Review by Sean Boelman
Featuring an unforgettable performance by Zoey Deutch (Set it Up), Buffaloed is a new crime comedy set in the unexpected world of debt collecting. Because of the charming and sharp sense of humor lent to the film by the writer and cast, the movie is able to overcome some of its more trope-laden moments to be thoroughly entertaining.
The film follows a street-smart hustler as she turns to the underground world of debt collecting in the hopes of making it big and escaping her hometown of Buffalo, NY, only to get caught up in the darker side of the trade. Ever since movies like The Wolf of Wall Street and The Big Short brought about a resurgence of the “crime-doesn’t-pay-or-does-it” genre, filmmakers have been trying to recapture the same energy and humor to varying levels of success.

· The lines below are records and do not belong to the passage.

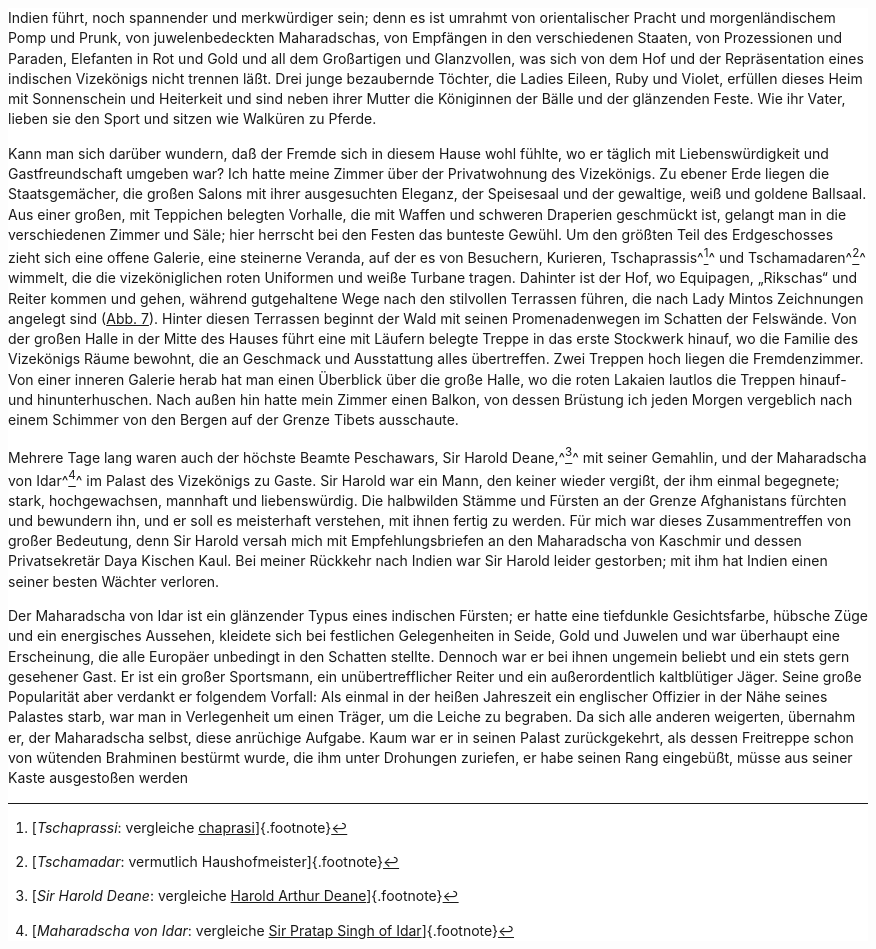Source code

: Indien führt, noch spannender und merkwürdiger sein; denn es ist umrahmt
von orientalischer Pracht und morgenländischem Pomp und Prunk, von
juwelenbedeckten Maharadschas, von Empfängen in den verschiedenen
Staaten, von Prozessionen und Paraden, Elefanten in Rot und Gold
und all dem Großartigen und Glanzvollen, was sich von dem Hof und
der Repräsentation eines indischen Vizekönigs nicht trennen läßt. Drei
junge bezaubernde Töchter, die Ladies Eileen, Ruby und Violet, erfüllen
dieses Heim mit Sonnenschein und Heiterkeit und sind neben ihrer Mutter
die Königinnen der Bälle und der glänzenden Feste. Wie ihr Vater,
lieben sie den Sport und sitzen wie Walküren zu Pferde.

Kann man sich darüber wundern, daß der Fremde sich in diesem
Hause wohl fühlte, wo er täglich mit Liebenswürdigkeit und Gastfreundschaft
umgeben war? Ich hatte meine Zimmer über der Privatwohnung
des Vizekönigs. Zu ebener Erde liegen die Staatsgemächer, die großen
Salons mit ihrer ausgesuchten Eleganz, der Speisesaal und der gewaltige,
weiß und goldene Ballsaal. Aus einer großen, mit Teppichen belegten Vorhalle,
die mit Waffen und schweren Draperien geschmückt ist,
gelangt man in die verschiedenen Zimmer und Säle; hier herrscht bei den
Festen das bunteste Gewühl. Um den größten Teil des Erdgeschosses
zieht sich eine offene Galerie, eine steinerne Veranda, auf der es von
Besuchern, Kurieren, Tschaprassis^[^0072]^ und Tschamadaren^[^0073]^ wimmelt, die die
vizeköniglichen roten Uniformen und weiße Turbane tragen. Dahinter
ist der Hof, wo Equipagen, „Rikschas“ und Reiter kommen und gehen,
während gutgehaltene Wege nach den stilvollen Terrassen führen, die nach
Lady Mintos Zeichnungen angelegt sind ([Abb. 7](ch005.xhtml#b016)). Hinter diesen Terrassen
beginnt der Wald mit seinen Promenadenwegen im Schatten der Felswände.
Von der großen Halle in der Mitte des Hauses führt eine mit
Läufern belegte Treppe in das erste Stockwerk hinauf, wo die Familie
des Vizekönigs Räume bewohnt, die an Geschmack und Ausstattung alles
übertreffen. Zwei Treppen hoch liegen die Fremdenzimmer. Von einer
inneren Galerie herab hat man einen Überblick über die große Halle, wo
die roten Lakaien lautlos die Treppen hinauf- und hinunterhuschen. Nach
außen hin hatte mein Zimmer einen Balkon, von dessen Brüstung ich
jeden Morgen vergeblich nach einem Schimmer von den Bergen auf der
Grenze Tibets ausschaute.

Mehrere Tage lang waren auch der höchste Beamte Peschawars,
Sir Harold Deane,^[^0074]^ mit seiner Gemahlin, und der Maharadscha
von Idar^[^0080]^ im Palast des Vizekönigs zu Gaste. Sir Harold war ein
Mann, den keiner wieder vergißt, der ihm einmal begegnete; stark,
hochgewachsen, mannhaft und liebenswürdig. Die halbwilden Stämme
und Fürsten an der Grenze Afghanistans fürchten und bewundern ihn,
und er soll es meisterhaft verstehen, mit ihnen fertig zu werden. Für
mich war dieses Zusammentreffen von großer Bedeutung, denn Sir Harold
versah mich mit Empfehlungsbriefen an den Maharadscha von Kaschmir
und dessen Privatsekretär Daya Kischen Kaul. Bei meiner Rückkehr nach
Indien war Sir Harold leider gestorben; mit ihm hat Indien einen
seiner besten Wächter verloren.

Der Maharadscha von Idar ist ein glänzender Typus eines
indischen Fürsten; er hatte eine tiefdunkle Gesichtsfarbe, hübsche Züge und
ein energisches Aussehen, kleidete sich bei festlichen Gelegenheiten in Seide,
Gold und Juwelen und war überhaupt eine Erscheinung, die alle Europäer
unbedingt in den Schatten stellte. Dennoch war er bei ihnen
ungemein beliebt und ein stets gern gesehener Gast. Er ist ein großer
Sportsmann, ein unübertrefflicher Reiter und ein außerordentlich kaltblütiger
Jäger. Seine große Popularität aber verdankt er folgendem
Vorfall: Als einmal in der heißen Jahreszeit ein englischer Offizier in
der Nähe seines Palastes starb, war man in Verlegenheit um einen
Träger, um die Leiche zu begraben. Da sich alle anderen weigerten, übernahm er,
der Maharadscha selbst, diese anrüchige Aufgabe. Kaum war
er in seinen Palast zurückgekehrt, als dessen Freitreppe schon von wütenden
Brahminen bestürmt wurde, die ihm unter Drohungen zuriefen, er habe
seinen Rang eingebüßt, müsse aus seiner Kaste ausgestoßen werden

[^0050]: [*Punditen*:  vergleiche [Pundit](https://de.wikipedia.org/wiki/Pundit_(Vermesser))]{.footnote}
[^0051]: [*Selling-tso*:  vergleiche [Serling Tsho](https://de.wikipedia.org/wiki/Serling_Tsho)]{.footnote}
[^0052]: [*Panggong-tso*:  vergleiche [Pangong Tso](https://de.wikipedia.org/wiki/Pangong_Tso)]{.footnote}
[^0053]: [*Nain Sing*:  vergleiche [Nain Singh](https://de.wikipedia.org/wiki/Nain_Singh)]{.footnote}
[^0054]: [*Simla*:  vergleiche [Shimla](https://de.wikipedia.org/wiki/Shimla)]{.footnote}
[^0055]: [*Henry Campbell-Bannerman*:  vergleiche [Henry Campbell-Bannerman](https://de.wikipedia.org/wiki/Henry_Campbell-Bannerman)]{.footnote}
[^0056]: [*Seistan*:  vergleiche [Sistan](https://de.wikipedia.org/wiki/S%C4%ABst%C4%81n)]{.footnote}
[^0057]: [*Belutschistan*:  vergleiche [Belutschistan](https://de.wikipedia.org/wiki/Belutschistan)]{.footnote}
[^0058]: [*Nuschki*:  vergleiche [Nushki](https://de.wikipedia.org/wiki/Nushki)]{.footnote}
[^0059]: [*Quetta*:  vergleiche [Quetta](https://de.wikipedia.org/wiki/Quetta)]{.footnote}
[^0060]: [*Sibi*:  vergleiche [Sibi](https://en.wikipedia.org/wiki/Sibi)]{.footnote}
[^0061]: [*Satledsch*:  vergleiche [Satluj](https://de.wikipedia.org/wiki/Satluj)]{.footnote}
[^0062]: [*Samasata*:  vergleiche [Samma Satta](https://en.wikipedia.org/wiki/Samma_Satta)]{.footnote}
[^0063]: [*Ambala*:  vergleiche [Ambala](https://de.wikipedia.org/wiki/Ambala)]{.footnote}
[^0064]: [*Vathinda*:  vergleiche [Bathinda](https://de.wikipedia.org/wiki/Bathinda)]{.footnote}
[^0065]: [*Kalka*:  vergleiche [Kalka](https://de.wikipedia.org/wiki/Kalka_(Indien))]{.footnote}
[^0066]: [*Deodarawälder*:  vergleiche [Cedrus Deodara](https://de.wikipedia.org/wiki/Himalaya-Zeder)]{.footnote}
[^0067]: [*Kaschgar*:  vergleiche [Kaxgar](https://de.wikipedia.org/wiki/Kaxgar_(Stadt))]{.footnote}
[^0068]: [*Petrowskij*:  vergleiche [Nikolai Petrovsky](https://en.wikipedia.org/wiki/Nikolai_Petrovsky)]{.footnote}
[^0069]: [*Sir Louis Dane*:  vergleiche [Sir Louis Dane](https://en.wikipedia.org/wiki/Louis_Dane)]{.footnote}
[^0070]: [*John Morley*:  vergleiche [John Morley](https://de.wikipedia.org/wiki/John_Morley,_1._Viscount_Morley_of_Blackburn)]{.footnote}
[^0071]: [*Sir Charles Rivaz*:  vergleiche [Charles Montgomery Rivaz](https://en.wikipedia.org/wiki/Charles_Montgomery_Rivaz)]{.footnote}
[^0072]: [*Tschaprassi*:  vergleiche [chaprasi](https://en.wiktionary.org/wiki/chaprasi#English)]{.footnote}
[^0073]: [*Tschamadar*:  vermutlich Haushofmeister]{.footnote}
[^0074]: [*Sir Harold Deane*:  vergleiche [Harold Arthur Deane](https://en.wikipedia.org/wiki/Harold_Arthur_Deane)]{.footnote}
[^0080]: [*Maharadscha von Idar*:  vergleiche [Sir Pratap Singh of Idar](https://en.wikipedia.org/wiki/Pratap_Singh_of_Idar)]{.footnote}
[^0075]: [*Ambalabrigade*:  vergleiche [3rd (Ambala) Cavalry Brigade](https://en.wikipedia.org/wiki/3rd_(Ambala)_Cavalry_Brigade)]{.footnote}
[^0076]: [*Cecil Rawling*:  vergleiche [Cecil Rawling](https://en.wikipedia.org/wiki/Cecil_Rawling)]{.footnote}
[^0077]: [*Younghusbands Lhasaexpedition*:  vergleiche [Britischer Tibetfeldzug](https://de.wikipedia.org/wiki/Britischer_Tibetfeldzug)]{.footnote}
[^0078]: [*Lord Dufferin*:  vergleiche [Frederick Hamilton-Temple-Blackwood, 1st Marquess of Dufferin and Ava](https://de.wikipedia.org/wiki/Frederick_Hamilton-Temple-Blackwood,_1._Marquess_of_Dufferin_and_Ava)]{.footnote}
[^0079]: [*Viceregal Lodge*:  vergleiche [Rashtrapati Niwas](https://en.wikipedia.org/wiki/Rashtrapati_Niwas)]{.footnote}
[^0084]: [*Mahdi*:  vergleiche [Abdallahi ibn Muhammad](https://de.wikipedia.org/wiki/Abdallahi_ibn_Muhammad)]{.footnote}
[^0081]: [*Omdurman*:  vergleiche [Omdurman](https://de.wikipedia.org/wiki/Omdurman)]{.footnote}
[^0082]: [*Maschroba*:  vergleiche [Mashobra](https://en.wikipedia.org/wiki/Mashobra)]{.footnote}
[^0083]: [*Ohm Krüger*:  vergleiche [Paul Kruger](https://de.wikipedia.org/wiki/Paul_Kruger)]{.footnote}
[^0085]: [*Sir Pratab Sing, Maharadscha von Kaschmir und Dschamu*:  vergleiche [Pratap Singh of Jammu and Kashmir](https://en.wikipedia.org/wiki/Pratap_Singh_of_Jammu_and_Kashmir)]{.footnote}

Buffaloed is arguably one of the more successful attempts in recent memory.
Hitting the ground running, the film starts off by introducing the audience to the protagonist and explaining all of the things that are wrong with her hometown of Buffalo, NY. With this, the movie cements itself clearly as both a love letter to the “debt collection capital of America” (an unbelievable but true fact) and an indictment of the American economy and how this country prevents social mobility.
The protagonist of this film, Peg Dahl, is the perfect Byronic hero. Charming and quick-talking, but sometimes a little bit annoying, it’s hard not to love her and all of her antics (even when they start to become somewhat illicit). Admittedly, the supporting cast is relatively archetypal (sometimes to the point of being cartoonish), but this is very much Peg’s show, and the audience will buy into it.
Zoey Deutch is absolutely wonderful in her leading role. Although she has had a few memorable comedic turns in the past (including a scene-stealing appearance in Zombieland: Double Tap), this is arguably her best work yet. She is absolutely perfect at the comedic timing, and her chemistry with the rest of the cast is great. Jai Courtney is also a standout, yet again proving that he is extremely talented when given the right role.
Arguably the most successful thing about this movie is the kineticism of the script. Writer Brian Sacca has given audiences a film that never slows down and yet feels totally cohesive and complete. Although the movie isn’t based on a true story or real people, it is very much set in a real phenomenon, and this is a big part of what makes it so intriguing.
Director Tanya Wexler also brings an energetic visual style to the table. Although some of the techniques used are a bit cliché (freeze frame in the beginning kicking off the tongue-in-cheek narration), other portions of the film are strikingly effective. The use of montages, for example, is very impressive, building the visual rhythm of the movie.
Buffaloed is a very entertaining and well-made entry into a genre that is typically very compelling. Although it may not reinvent the wheel, director Tanya Wexler takes these tropes and gives viewers a very watchable caper.
Buffaloed is now in theaters and on VOD.